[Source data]
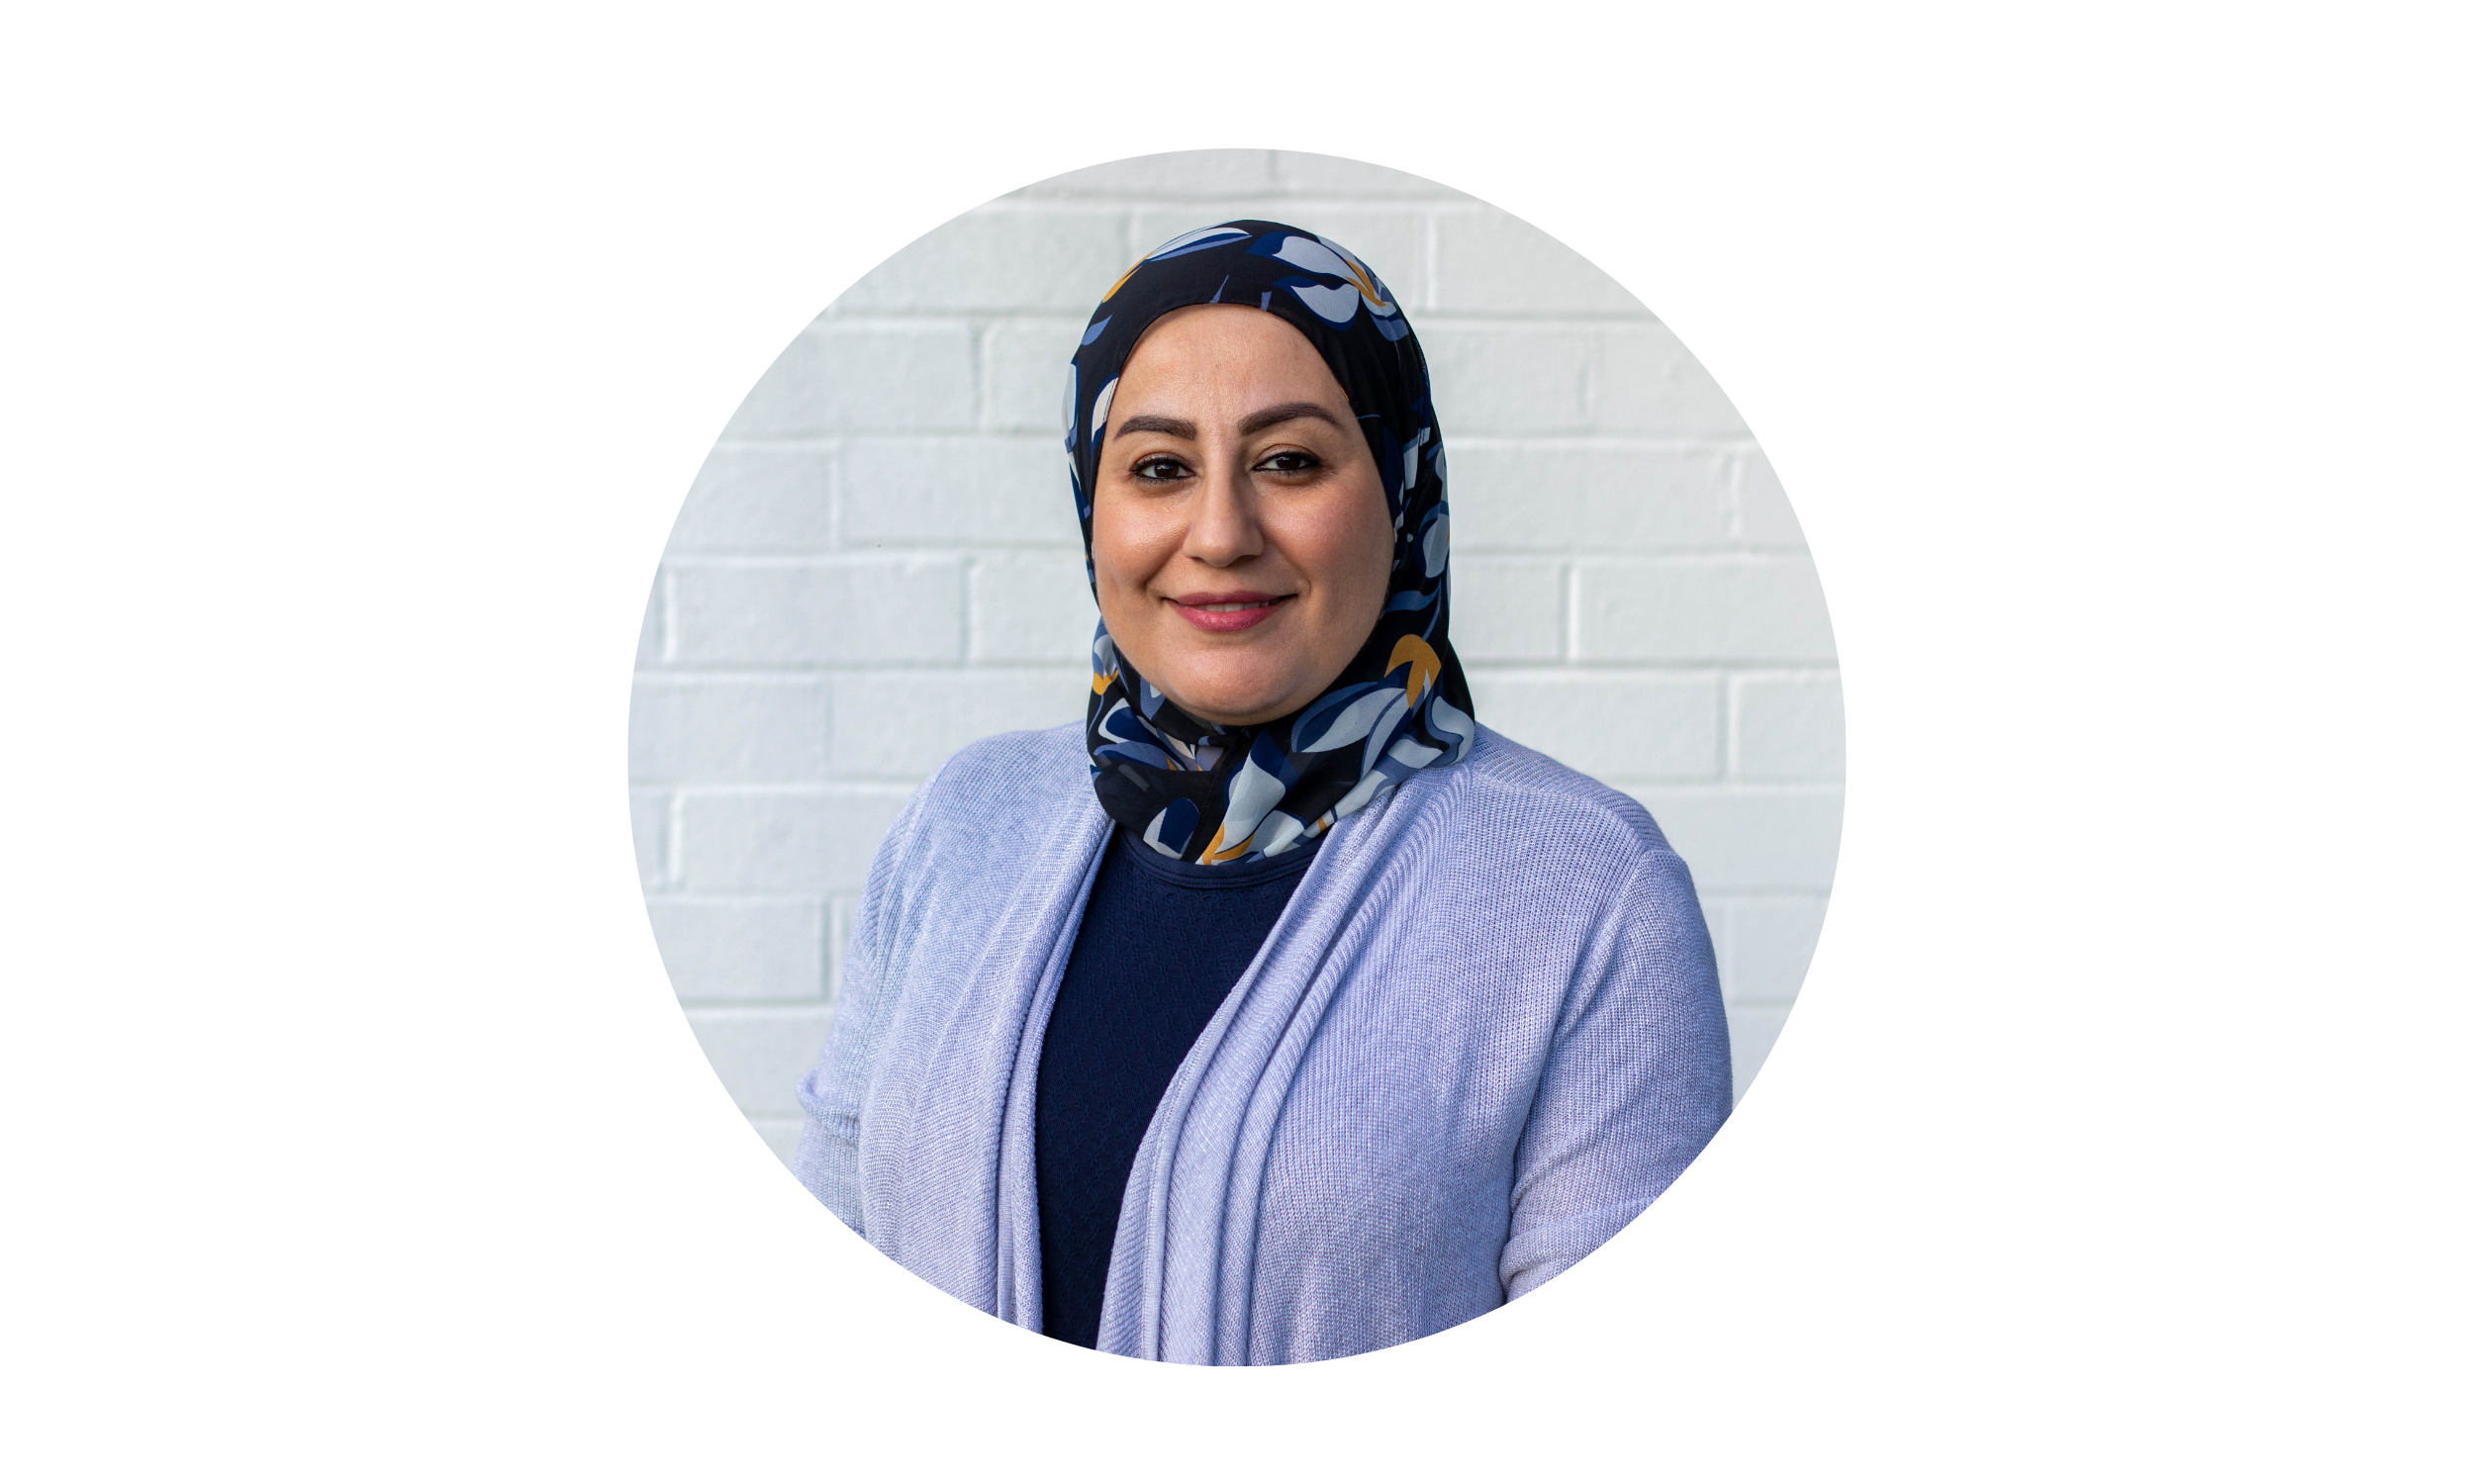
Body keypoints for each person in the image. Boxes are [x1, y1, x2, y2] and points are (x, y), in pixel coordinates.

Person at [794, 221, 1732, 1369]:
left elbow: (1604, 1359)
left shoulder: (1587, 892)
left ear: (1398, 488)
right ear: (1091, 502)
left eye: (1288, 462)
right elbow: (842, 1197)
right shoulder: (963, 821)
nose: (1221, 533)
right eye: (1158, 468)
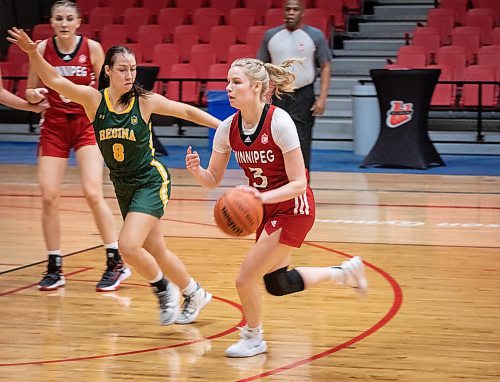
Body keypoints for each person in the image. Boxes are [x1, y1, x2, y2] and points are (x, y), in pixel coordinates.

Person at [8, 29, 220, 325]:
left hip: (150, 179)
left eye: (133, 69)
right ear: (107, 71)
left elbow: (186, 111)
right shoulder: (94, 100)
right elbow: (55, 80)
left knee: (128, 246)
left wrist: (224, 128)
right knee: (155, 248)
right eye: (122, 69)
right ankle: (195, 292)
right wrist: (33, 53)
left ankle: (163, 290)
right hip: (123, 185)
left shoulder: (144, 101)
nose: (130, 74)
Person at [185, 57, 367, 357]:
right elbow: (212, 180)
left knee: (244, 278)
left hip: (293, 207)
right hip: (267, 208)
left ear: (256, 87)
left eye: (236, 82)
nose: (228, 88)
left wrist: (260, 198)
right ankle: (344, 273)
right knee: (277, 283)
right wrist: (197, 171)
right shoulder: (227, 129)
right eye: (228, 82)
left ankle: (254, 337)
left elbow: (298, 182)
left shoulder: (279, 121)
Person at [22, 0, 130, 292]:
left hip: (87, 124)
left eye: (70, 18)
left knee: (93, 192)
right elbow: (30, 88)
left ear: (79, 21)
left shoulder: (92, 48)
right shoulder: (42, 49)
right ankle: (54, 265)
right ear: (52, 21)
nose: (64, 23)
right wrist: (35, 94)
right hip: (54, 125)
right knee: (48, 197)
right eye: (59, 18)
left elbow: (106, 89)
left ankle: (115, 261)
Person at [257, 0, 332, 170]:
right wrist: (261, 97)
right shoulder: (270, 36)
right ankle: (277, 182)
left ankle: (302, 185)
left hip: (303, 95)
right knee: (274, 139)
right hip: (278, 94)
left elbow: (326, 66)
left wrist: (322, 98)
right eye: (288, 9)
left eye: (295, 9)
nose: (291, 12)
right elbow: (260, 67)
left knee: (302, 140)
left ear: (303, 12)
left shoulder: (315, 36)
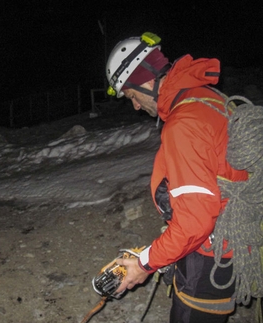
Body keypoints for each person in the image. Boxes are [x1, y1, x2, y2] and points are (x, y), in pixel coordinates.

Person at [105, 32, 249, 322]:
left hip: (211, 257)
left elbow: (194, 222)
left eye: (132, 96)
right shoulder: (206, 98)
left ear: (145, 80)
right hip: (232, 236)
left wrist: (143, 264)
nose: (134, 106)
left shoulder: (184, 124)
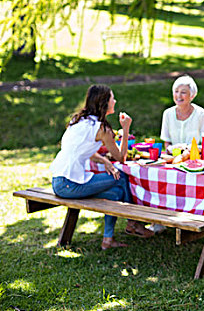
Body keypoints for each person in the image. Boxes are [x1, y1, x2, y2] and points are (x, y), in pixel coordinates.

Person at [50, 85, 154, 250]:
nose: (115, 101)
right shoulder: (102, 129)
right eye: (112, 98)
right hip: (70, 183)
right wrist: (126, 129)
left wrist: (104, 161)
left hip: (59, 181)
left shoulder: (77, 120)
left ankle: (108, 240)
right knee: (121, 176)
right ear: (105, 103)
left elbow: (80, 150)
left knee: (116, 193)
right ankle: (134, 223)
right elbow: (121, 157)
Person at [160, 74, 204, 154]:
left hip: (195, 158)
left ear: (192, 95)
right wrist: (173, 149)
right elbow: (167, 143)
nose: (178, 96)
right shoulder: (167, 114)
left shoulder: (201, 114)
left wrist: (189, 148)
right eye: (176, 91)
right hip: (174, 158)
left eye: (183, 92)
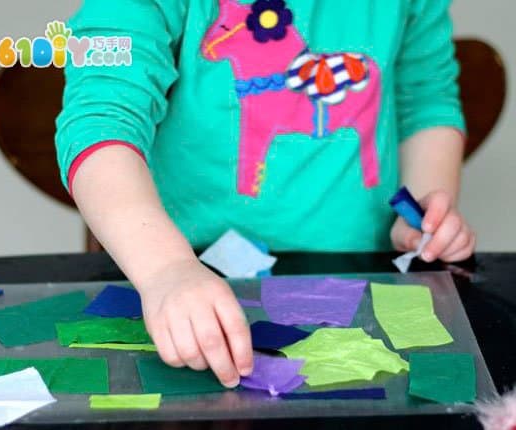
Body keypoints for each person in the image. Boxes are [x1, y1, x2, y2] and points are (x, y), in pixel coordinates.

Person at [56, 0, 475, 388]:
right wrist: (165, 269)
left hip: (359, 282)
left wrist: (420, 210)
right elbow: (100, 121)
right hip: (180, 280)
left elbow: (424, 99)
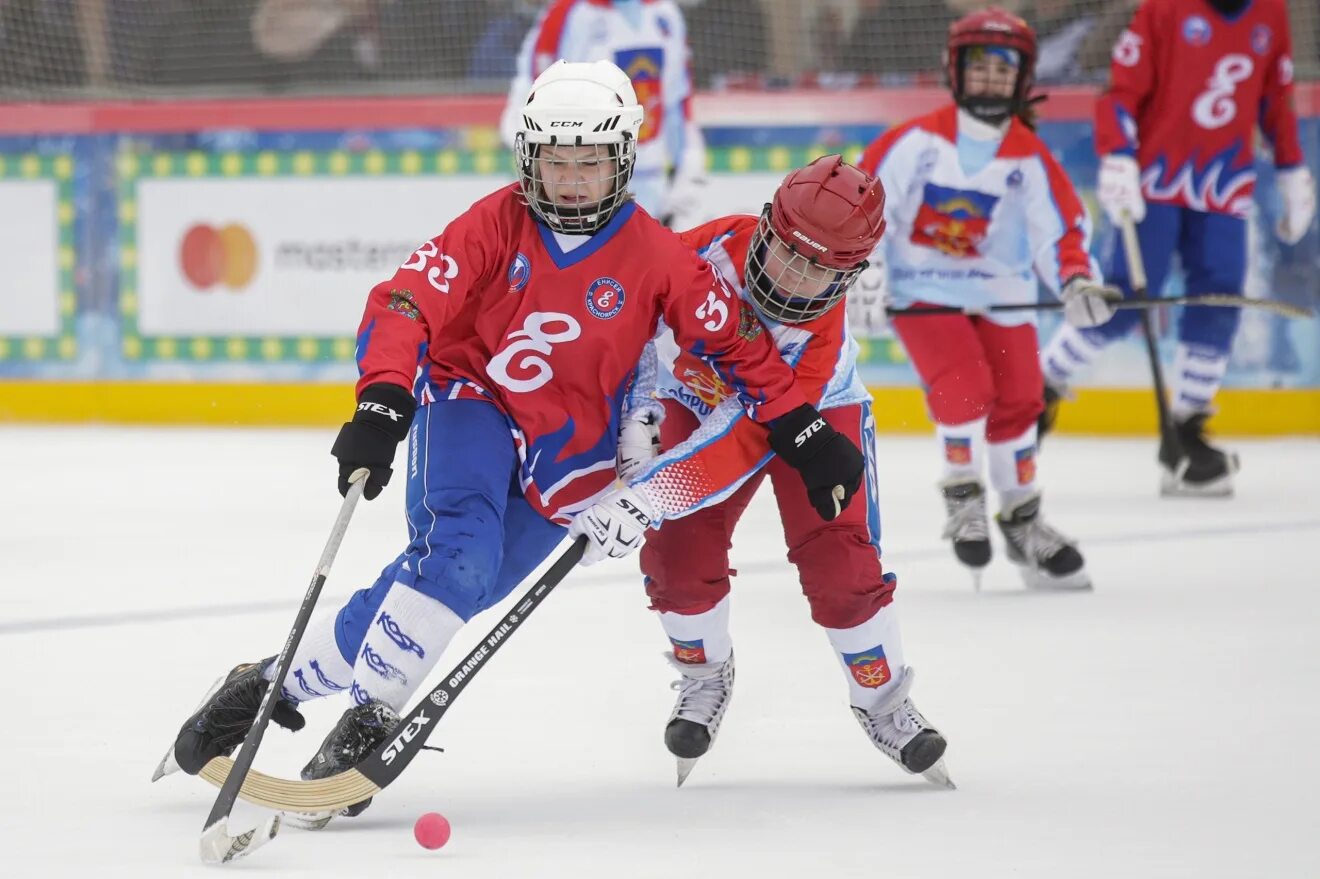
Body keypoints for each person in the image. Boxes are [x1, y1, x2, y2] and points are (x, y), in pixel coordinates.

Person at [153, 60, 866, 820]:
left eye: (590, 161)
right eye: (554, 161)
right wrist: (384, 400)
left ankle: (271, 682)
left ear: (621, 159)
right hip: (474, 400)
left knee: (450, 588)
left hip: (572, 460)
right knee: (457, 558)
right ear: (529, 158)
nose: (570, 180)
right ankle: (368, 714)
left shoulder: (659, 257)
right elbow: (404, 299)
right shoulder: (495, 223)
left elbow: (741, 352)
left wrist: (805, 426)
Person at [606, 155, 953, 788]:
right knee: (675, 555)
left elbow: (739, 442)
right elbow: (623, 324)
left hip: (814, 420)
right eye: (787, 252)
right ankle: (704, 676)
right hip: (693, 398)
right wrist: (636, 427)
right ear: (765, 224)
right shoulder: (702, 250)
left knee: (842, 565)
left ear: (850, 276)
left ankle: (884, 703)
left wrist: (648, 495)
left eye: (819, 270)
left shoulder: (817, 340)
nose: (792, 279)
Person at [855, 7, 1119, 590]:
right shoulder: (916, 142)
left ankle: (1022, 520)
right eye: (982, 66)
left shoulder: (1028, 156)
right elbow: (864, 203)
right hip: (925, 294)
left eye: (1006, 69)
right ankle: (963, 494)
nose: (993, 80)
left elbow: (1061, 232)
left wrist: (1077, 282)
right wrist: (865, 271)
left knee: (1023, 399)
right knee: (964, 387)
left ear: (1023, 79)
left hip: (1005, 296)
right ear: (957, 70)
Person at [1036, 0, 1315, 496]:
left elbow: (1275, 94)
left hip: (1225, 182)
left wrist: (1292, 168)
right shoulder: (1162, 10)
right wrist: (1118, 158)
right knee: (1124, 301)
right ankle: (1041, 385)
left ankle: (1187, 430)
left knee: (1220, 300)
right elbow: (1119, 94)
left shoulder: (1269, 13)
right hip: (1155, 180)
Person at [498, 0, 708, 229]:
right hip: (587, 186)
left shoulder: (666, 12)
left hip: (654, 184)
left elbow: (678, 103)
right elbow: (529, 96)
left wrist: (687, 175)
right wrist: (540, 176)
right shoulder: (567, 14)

- [PROBLEM STATEMENT]
Of the lines above, output exactly those from the line bearing "left shoulder: (659, 257)" through the line bearing "left ankle: (1187, 430)", inclusive.

- [WRITTEN ANSWER]
left shoulder: (659, 257)
right elbow: (404, 299)
right shoulder: (495, 223)
left elbow: (741, 352)
left wrist: (805, 426)
Person at [606, 155, 953, 788]:
right knee: (675, 555)
left elbow: (739, 442)
right elbow: (623, 324)
left hip: (814, 420)
right eye: (787, 252)
right ankle: (704, 676)
right hip: (693, 398)
right wrist: (636, 427)
right ear: (765, 224)
right shoulder: (702, 250)
left knee: (842, 565)
left ear: (850, 276)
left ankle: (884, 703)
left wrist: (648, 495)
left eye: (819, 270)
left shoulder: (817, 340)
nose: (792, 279)
Person at [855, 7, 1119, 590]:
right shoulder: (916, 142)
left ankle: (1022, 520)
right eye: (982, 66)
left shoulder: (1028, 156)
right elbow: (864, 203)
right hip: (925, 294)
left eye: (1006, 69)
right ankle: (963, 494)
nose: (993, 80)
left elbow: (1061, 232)
left wrist: (1077, 282)
right wrist: (865, 271)
left knee: (1023, 399)
right knee: (964, 387)
left ear: (1023, 79)
left hip: (1005, 296)
right ear: (957, 70)
Person at [1036, 0, 1315, 496]:
left elbow: (1275, 94)
left hip: (1225, 182)
left wrist: (1292, 168)
right shoulder: (1162, 10)
right wrist: (1118, 158)
right knee: (1124, 301)
right ankle: (1041, 385)
left ankle: (1187, 430)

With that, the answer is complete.